俺が言うと……、しかしベルはやや目を細めてきっぱりと言い切った。
「いやじゃ」
「え、何でだよ」
「ん~? クァハ、なんでじゃろうの」
「え、……なんか拗ねてる?」
「さぁの」
ベルは言って、再びいつものニヒルな笑いを顔に浮かべた。
そのやり取りを見ていたヒナは、何故か「エモみ♪」とにやけ面になっていた。何なんだいったい……。
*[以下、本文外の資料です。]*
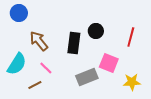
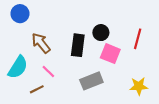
pink square: (109, 63) -> (110, 54), moved

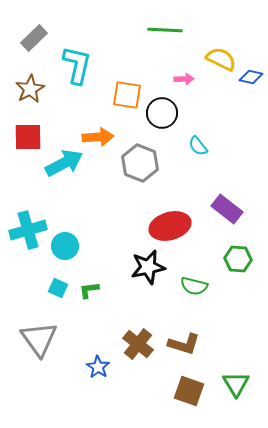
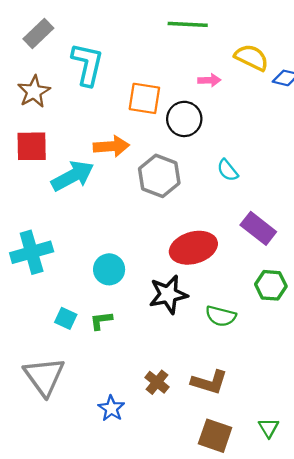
cyan semicircle: (198, 146) -> (228, 170), moved
cyan circle: (65, 246) -> (109, 269), moved
brown cross: (138, 344) -> (157, 382), size x0.7
green triangle: (236, 384) -> (269, 428), size x0.7

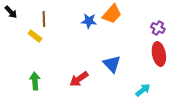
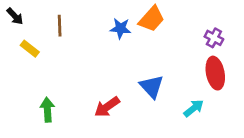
yellow rectangle: (35, 36) -> (30, 49), moved
cyan arrow: (143, 90) -> (194, 108), moved

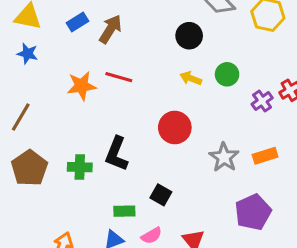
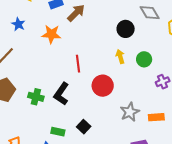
blue star: (27, 54) -> (18, 24), moved
red line: (119, 77) -> (78, 64), moved, turned 54
yellow arrow: (191, 78) -> (120, 56), turned 40
orange star: (81, 86) -> (51, 34), moved

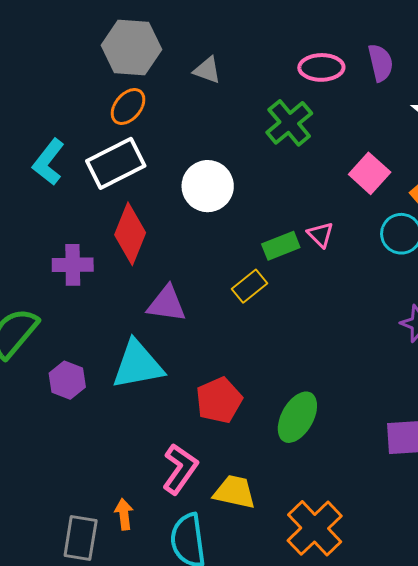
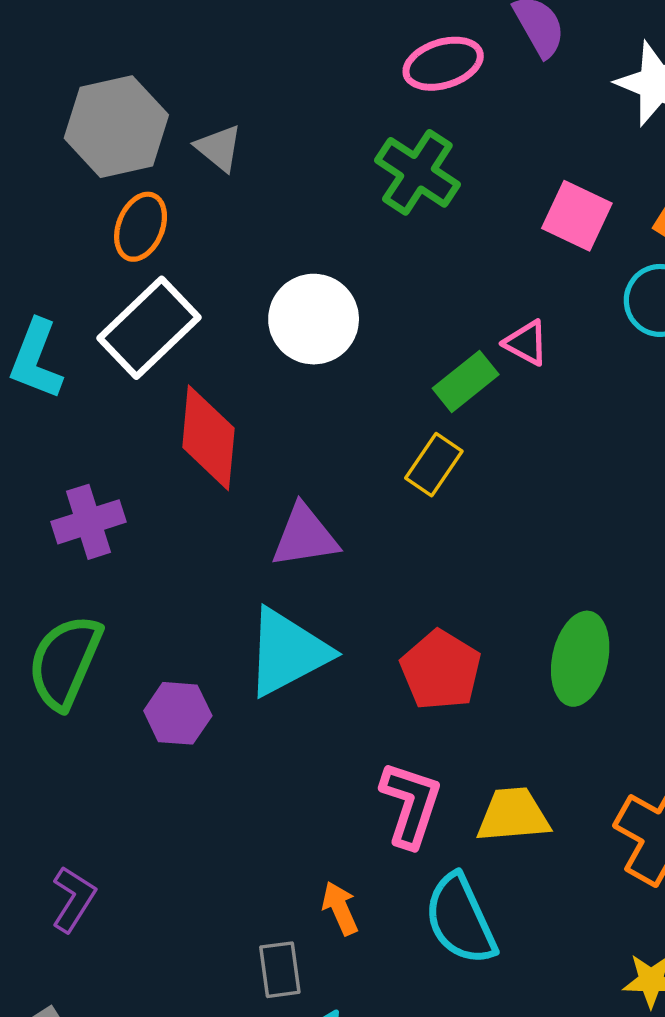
gray triangle: (207, 70) -> (219, 148), moved, turned 36
purple cross: (73, 265) -> (89, 522), moved
gray rectangle: (81, 538) -> (280, 970), size x0.7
「まぁとにかくじゃ。今度バニーになりそうなとき、やってみるとよい」
「そだね~」
軽く返事をするヒナ。
けれどその動作と共に剣を召喚し――――何もないはずの中空に向かって、勢いよく振りぬいた。
「ギャオォォォッッ!」
「うむ、仕留めたのう」
「姿消すとかウケル。誤魔化されねーし☆」
「え…………、えぇ……?」
五秒前まで朗らかに話していたのだが、突然戦闘モードに切り替わっていた。
というか、気配すら感じなかったぞ……。
「今のが異常魔力のモンスター?」
「みたいじゃの。つまり、ぬしの異常とここの異常は、関係なかったようじゃ」
「り~」
「えぇ……? えぇぇぇぇっ……!?」
今ので終わり? 天界からの依頼が?
「軽く振った一撃じゃが、とんでもない力じゃったのう」
「えへへ~! 思った以上にコーにゃんとの契約力、スゲーね♪」
「…………、」
なんだろうな。
本編のボスよりサブクエストの攻略の方が、何十倍も難しかったような、この感じ。
バニー化すらしていないということは、つまり闘気を昂らせるまでもないということで。
ここのクエスト、確かA+だったような……。
色々な想いを孕みつつも俺たちは帰路に就く。
こうしてこの日。
新しく、魔剣・ヴァルヒナクトが仲間になったのだった。
後日のアリスは。
「ま、魔剣……! 魔剣……!?
あの魔潤精霊大戦時代における、最高にして至高の一振りである、魔剣・ヴァルヒナクトだと!? きみが!?」
「まぁ、こういうリアクションが普通だよな……」
「剣の輝き……! きらめき……! フォルム……! はぁ、はぁ……!」
「このヒトこえーんだけどワロ」
新しく、名剣フェチという属性が露わになった、アリスであった。
しかし……。それじゃあヘリオスちゃんの懸念していた、『この街への良くないこと』って、いったい何だったんだ?